This past week the venerable magazine, NewScientist, published three very interesting articles on sustainable Mega-Cities (cities with over 10 million people). There are at least 20 in the world today.
The full article is here.
The following points are among the most interesting observations of the articles:
There may be a practical limit to the size of one-downtown cities (excerpt follows)
How big can cities get?
Get ready for a century of urban sprawl
The rise of the megacity - usually defined as having a population of more than 10 million - is one of the most extraordinary phenomena of the modern world. New York City was the first to reach megacity status, sometime around 1940. Today there are at least 20, including three in India and two in China.
There does seem to be a practical limit to the size of a city with a single downtown. In recent years, a succession of megacities have surged through 10, 12 and 15 million inhabitants before seizing up with traffic congestion and choking with pollution. People and business have fled, taking with them the wealth that made the cities what they were. Against all expectations, these megacities have abruptly stopped growing.
Mexico City is a typical case in point. Its population soared to 16 million people in the mid-1980s and was predicted to double by 2000. Instead, it is stuck at 18 million. Likewise, São Paulo in Brazil hit a wall at 18 million, and Kolkata in India, once predicted to reach 40 million people, is stable at 13 million.
Something new is happening. Single megacities are being replaced by urban archipelagos, only some of which have a dominant megacity at their heart. Helped along by the boom in cheap communications, extensive transport networks and cultural changes in work and living, they have become "the largest, most complex man-made structures ever created", says Herbert Girardet, professor of environmental planning at Middlesex University, London.
For example, London's population count may have reached a plateau, but it is spawning a sprawling urban region covering most of the south-east of England. The original city is now flanked by urban centres west towards Reading and Oxford, north towards Cambridge, and, as the government plans it, east along the Thames estuary. Likewise, the people of Mexico City fled to Toluca and Cuernavaca; Kolkata dispersed to a rash of new urban centres across West Bengal; São Paulo is embracing a new "golden urban triangle" stretching to Rio de Janeiro and Belo Horizonte; Hong Kong is merging with Chinese urban centres round the Pearl river delta; and 70 million people are linked by bullet train from Tokyo to Osaka. This last is the largest and densest megalopolis of them all.
A 200-kilometre journey west along the banks of the Yangtze takes you from Shanghai to Nanjing, through a largely built-up hinterland. Suzhou, one of the cities on that route, is a metropolis of 5 million people constructed in 15 years on the model of Singapore, which it has now overtaken in size. Heading south-west from Shanghai by 2010 it will be possible to travel the 170 kilometres to Hangzhou in just 27 minutes aboard a new maglev train, uniting a crescent-shaped urban corridor containing some 75 million people. Right now, the Yangtze delta is the fastest growing urban area in the world.
2007 will mark the first time in human history that the majority of people on this planet will be urban-dwellers.
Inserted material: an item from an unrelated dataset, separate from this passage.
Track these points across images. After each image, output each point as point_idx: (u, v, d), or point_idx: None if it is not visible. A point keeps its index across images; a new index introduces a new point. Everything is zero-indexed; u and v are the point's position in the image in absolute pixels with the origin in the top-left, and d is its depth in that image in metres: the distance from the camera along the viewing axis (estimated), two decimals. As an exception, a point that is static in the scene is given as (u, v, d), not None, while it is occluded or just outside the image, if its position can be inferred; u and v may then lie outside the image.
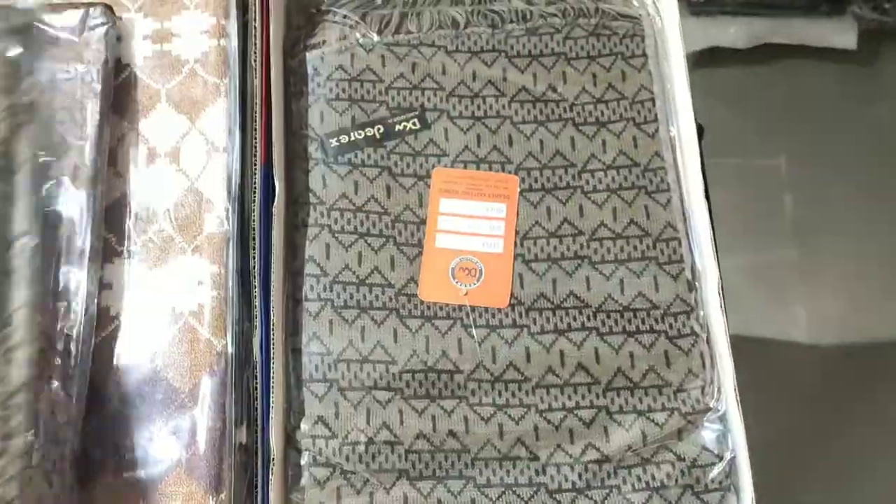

Super-dense cities can be just as bad as sprawling cities regarding their environmental effects.
It appears that cities such as Copenhagen, Singapore and London are more or less optimal. As a graphic example:
Regarding the graph above, here is an excerpt from the article:
So is there an inevitable conflict between eco-efficiency and pleasant living?
A study by Jeff Kenworthy and Peter Neuman suggests not. They found a strong inverse relationship between urban density and the amount of energy used by cars driving within the city limits (see Graph above). However, they also showed that super-dense is not a good thing either. Energy use in transport is far higher in a sprawling city such as Houston than in more compact, low-rise cities such as London or Copenhagen, but up the density any more and you run into another problem. Dense cities heat the air around them. Stone, concrete and asphalt absorb more solar energy, and reflect less, than natural surfaces such as grass, water and trees, so they pump up the temperature at night. Vehicles, air conditioning and electrical appliances also give off heat, while tall buildings cut down winds that can disperse the heat. So cities are usually about 1 °C warmer than the surrounding countryside during the day, and can be up to 6 °C warmer at night.
The denser the city, the worse the effect. In hot climates, where many of the world's super-dense megacities are found, air conditioning is used to keep the indoor temperature bearable. On a hot day in many of these cities, air conditioning can consume more energy than any other single activity.